▸ **TASK MATERIAL**
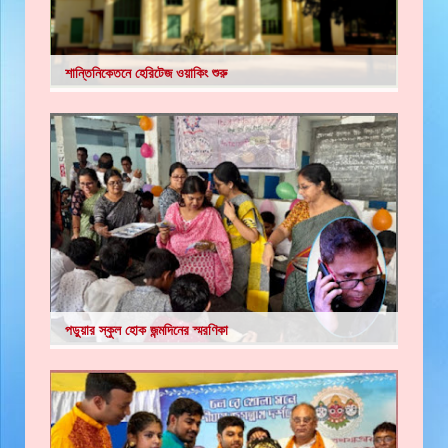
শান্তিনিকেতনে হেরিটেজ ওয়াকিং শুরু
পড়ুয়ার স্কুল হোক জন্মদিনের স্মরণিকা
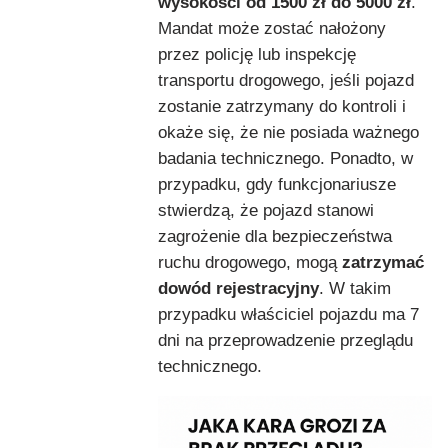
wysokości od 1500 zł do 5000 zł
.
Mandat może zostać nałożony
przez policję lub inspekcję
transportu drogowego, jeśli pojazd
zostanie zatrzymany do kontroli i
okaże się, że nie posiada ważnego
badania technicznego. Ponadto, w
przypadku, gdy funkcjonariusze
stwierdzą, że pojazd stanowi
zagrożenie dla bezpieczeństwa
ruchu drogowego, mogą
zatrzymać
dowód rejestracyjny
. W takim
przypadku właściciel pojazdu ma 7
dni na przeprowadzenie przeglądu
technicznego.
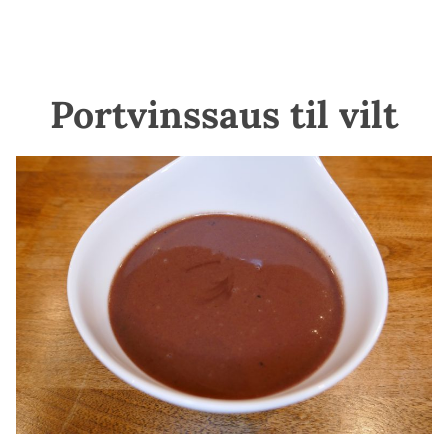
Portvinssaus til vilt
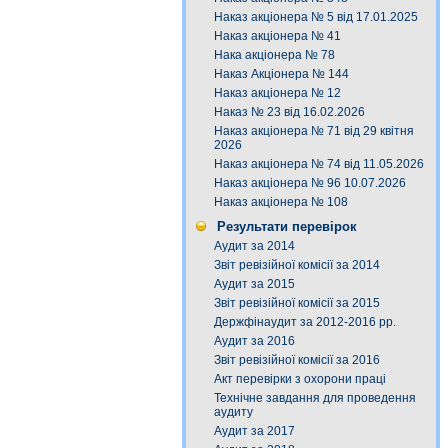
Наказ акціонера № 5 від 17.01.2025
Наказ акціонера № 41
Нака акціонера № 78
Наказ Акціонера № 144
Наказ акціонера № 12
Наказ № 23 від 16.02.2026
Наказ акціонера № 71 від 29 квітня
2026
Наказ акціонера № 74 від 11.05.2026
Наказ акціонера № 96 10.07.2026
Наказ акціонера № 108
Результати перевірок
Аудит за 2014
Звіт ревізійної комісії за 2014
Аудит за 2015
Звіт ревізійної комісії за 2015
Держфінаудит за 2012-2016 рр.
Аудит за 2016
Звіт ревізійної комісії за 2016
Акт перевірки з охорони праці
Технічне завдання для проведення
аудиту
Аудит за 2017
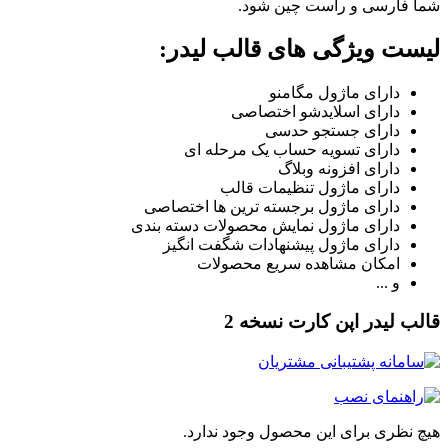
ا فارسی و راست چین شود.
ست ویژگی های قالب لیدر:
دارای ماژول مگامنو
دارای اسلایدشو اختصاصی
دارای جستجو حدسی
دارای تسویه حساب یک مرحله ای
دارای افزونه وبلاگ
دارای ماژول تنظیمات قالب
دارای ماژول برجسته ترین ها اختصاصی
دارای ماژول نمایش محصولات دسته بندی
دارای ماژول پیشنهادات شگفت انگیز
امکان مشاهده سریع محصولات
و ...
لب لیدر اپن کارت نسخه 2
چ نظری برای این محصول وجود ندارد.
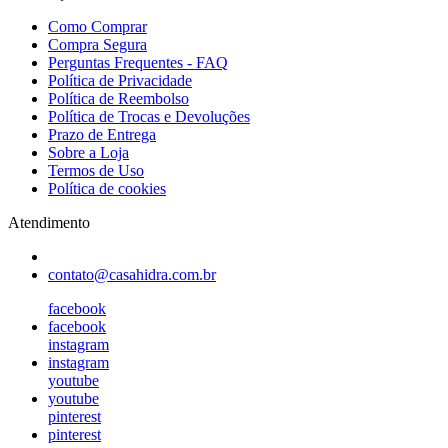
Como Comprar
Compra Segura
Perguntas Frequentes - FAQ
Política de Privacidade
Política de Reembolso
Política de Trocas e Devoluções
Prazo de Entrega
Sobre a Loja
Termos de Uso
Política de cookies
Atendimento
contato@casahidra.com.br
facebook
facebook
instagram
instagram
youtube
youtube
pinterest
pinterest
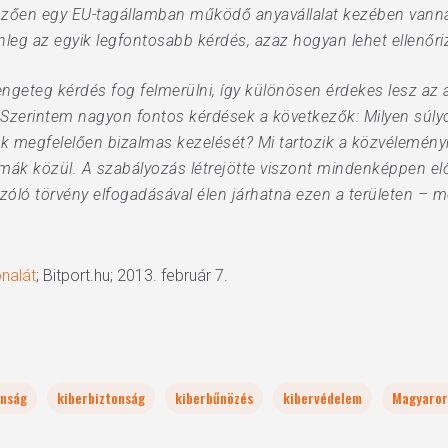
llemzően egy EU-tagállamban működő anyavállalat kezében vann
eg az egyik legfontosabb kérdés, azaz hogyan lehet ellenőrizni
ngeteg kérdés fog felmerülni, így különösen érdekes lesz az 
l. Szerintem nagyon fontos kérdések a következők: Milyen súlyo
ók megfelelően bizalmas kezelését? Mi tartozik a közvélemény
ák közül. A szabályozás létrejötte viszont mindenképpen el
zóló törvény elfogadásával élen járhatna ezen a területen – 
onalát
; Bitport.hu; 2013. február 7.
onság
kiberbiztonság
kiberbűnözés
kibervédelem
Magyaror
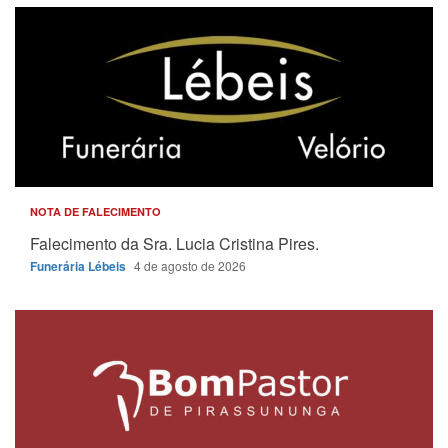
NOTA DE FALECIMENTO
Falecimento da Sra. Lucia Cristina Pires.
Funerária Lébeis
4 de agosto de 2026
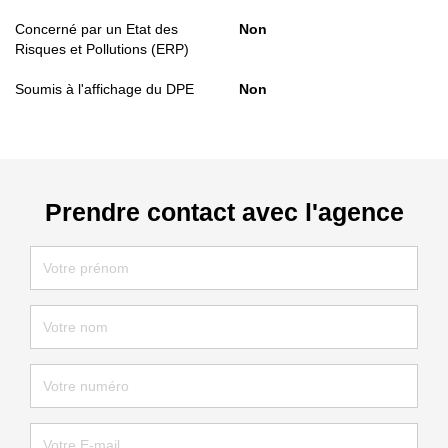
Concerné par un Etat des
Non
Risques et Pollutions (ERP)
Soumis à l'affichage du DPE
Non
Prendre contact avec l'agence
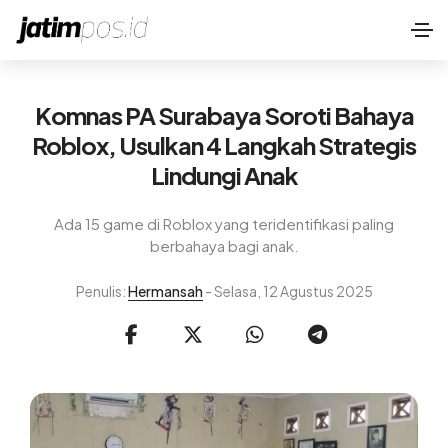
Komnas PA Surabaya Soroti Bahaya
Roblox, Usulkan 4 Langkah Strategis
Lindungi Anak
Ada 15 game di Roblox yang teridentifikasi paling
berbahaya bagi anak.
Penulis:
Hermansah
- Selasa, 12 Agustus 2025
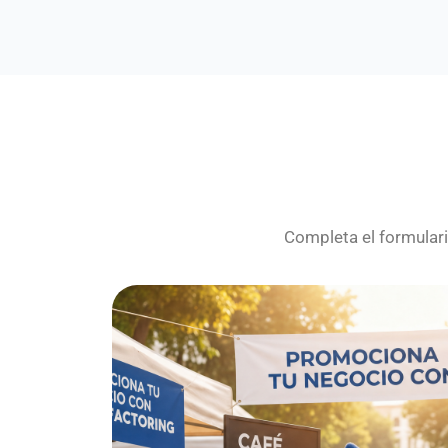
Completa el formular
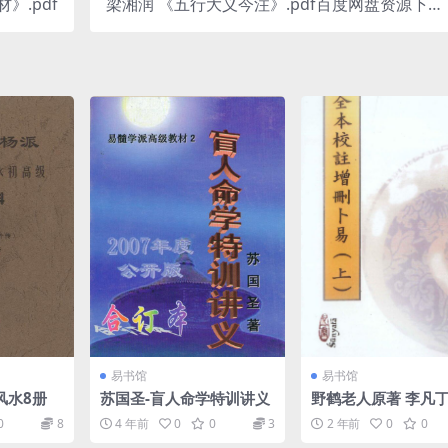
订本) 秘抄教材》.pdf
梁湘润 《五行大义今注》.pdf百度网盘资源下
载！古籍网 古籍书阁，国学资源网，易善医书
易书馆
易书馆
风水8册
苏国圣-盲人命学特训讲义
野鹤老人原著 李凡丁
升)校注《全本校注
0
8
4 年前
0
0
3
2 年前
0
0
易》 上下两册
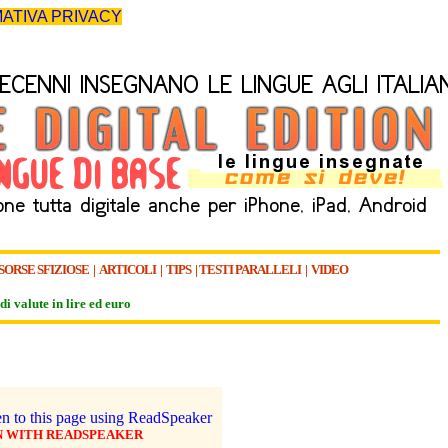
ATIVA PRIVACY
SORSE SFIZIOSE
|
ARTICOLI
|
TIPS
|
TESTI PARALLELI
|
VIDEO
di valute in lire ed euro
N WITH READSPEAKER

▸ **TASK STATEMENT**
Extract the text from every item above, repeating each line unchanged and in order, and leave the pictures out of your answer.

▸ **REPLY**
শান্তিনিকেতনে হেরিটেজ ওয়াকিং শুরু
পড়ুয়ার স্কুল হোক জন্মদিনের স্মরণিকা
wysokości od 1500 zł do 5000 zł
.
Mandat może zostać nałożony
przez policję lub inspekcję
transportu drogowego, jeśli pojazd
zostanie zatrzymany do kontroli i
okaże się, że nie posiada ważnego
badania technicznego. Ponadto, w
przypadku, gdy funkcjonariusze
stwierdzą, że pojazd stanowi
zagrożenie dla bezpieczeństwa
ruchu drogowego, mogą
zatrzymać
dowód rejestracyjny
. W takim
przypadku właściciel pojazdu ma 7
dni na przeprowadzenie przeglądu
technicznego.
Portvinssaus til vilt
Наказ акціонера № 5 від 17.01.2025
Наказ акціонера № 41
Нака акціонера № 78
Наказ Акціонера № 144
Наказ акціонера № 12
Наказ № 23 від 16.02.2026
Наказ акціонера № 71 від 29 квітня
2026
Наказ акціонера № 74 від 11.05.2026
Наказ акціонера № 96 10.07.2026
Наказ акціонера № 108
Результати перевірок
Аудит за 2014
Звіт ревізійної комісії за 2014
Аудит за 2015
Звіт ревізійної комісії за 2015
Держфінаудит за 2012-2016 рр.
Аудит за 2016
Звіт ревізійної комісії за 2016
Акт перевірки з охорони праці
Технічне завдання для проведення
аудиту
Аудит за 2017
ا فارسی و راست چین شود.
ست ویژگی های قالب لیدر:
دارای ماژول مگامنو
دارای اسلایدشو اختصاصی
دارای جستجو حدسی
دارای تسویه حساب یک مرحله ای
دارای افزونه وبلاگ
دارای ماژول تنظیمات قالب
دارای ماژول برجسته ترین ها اختصاصی
دارای ماژول نمایش محصولات دسته بندی
دارای ماژول پیشنهادات شگفت انگیز
امکان مشاهده سریع محصولات
و ...
لب لیدر اپن کارت نسخه 2
چ نظری برای این محصول وجود ندارد.
Como Comprar
Compra Segura
Perguntas Frequentes - FAQ
Política de Privacidade
Política de Reembolso
Política de Trocas e Devoluções
Prazo de Entrega
Sobre a Loja
Termos de Uso
Política de cookies
Atendimento
contato@casahidra.com.br
facebook
facebook
instagram
instagram
youtube
youtube
pinterest
pinterest
llemzően egy EU-tagállamban működő anyavállalat kezében vann
eg az egyik legfontosabb kérdés, azaz hogyan lehet ellenőrizni
ngeteg kérdés fog felmerülni, így különösen érdekes lesz az 
l. Szerintem nagyon fontos kérdések a következők: Milyen súlyo
ók megfelelően bizalmas kezelését? Mi tartozik a közvélemény
ák közül. A szabályozás létrejötte viszont mindenképpen el
zóló törvény elfogadásával élen járhatna ezen a területen – 
onalát
; Bitport.hu; 2013. február 7.
onság
kiberbiztonság
kiberbűnözés
kibervédelem
Magyaror
NOTA DE FALECIMENTO
Falecimento da Sra. Lucia Cristina Pires.
Funerária Lébeis
4 de agosto de 2026
Concerné par un Etat des
Non
Risques et Pollutions (ERP)
Soumis à l'affichage du DPE
Non
Prendre contact avec l'agence
Komnas PA Surabaya Soroti Bahaya
Roblox, Usulkan 4 Langkah Strategis
Lindungi Anak
Ada 15 game di Roblox yang teridentifikasi paling
berbahaya bagi anak.
Penulis:
Hermansah
- Selasa, 12 Agustus 2025
Completa el formular
订本) 秘抄教材》.pdf
梁湘润 《五行大义今注》.pdf百度网盘资源下
载！古籍网 古籍书阁，国学资源网，易善医书
易书馆
易书馆
风水8册
苏国圣-盲人命学特训讲义
野鹤老人原著 李凡丁
升)校注《全本校注
0
8
4 年前
0
0
3
2 年前
0
0
易》 上下两册
ATIVA PRIVACY
SORSE SFIZIOSE
|
ARTICOLI
|
TIPS
|
TESTI PARALLELI
|
VIDEO
di valute in lire ed euro
N WITH READSPEAKER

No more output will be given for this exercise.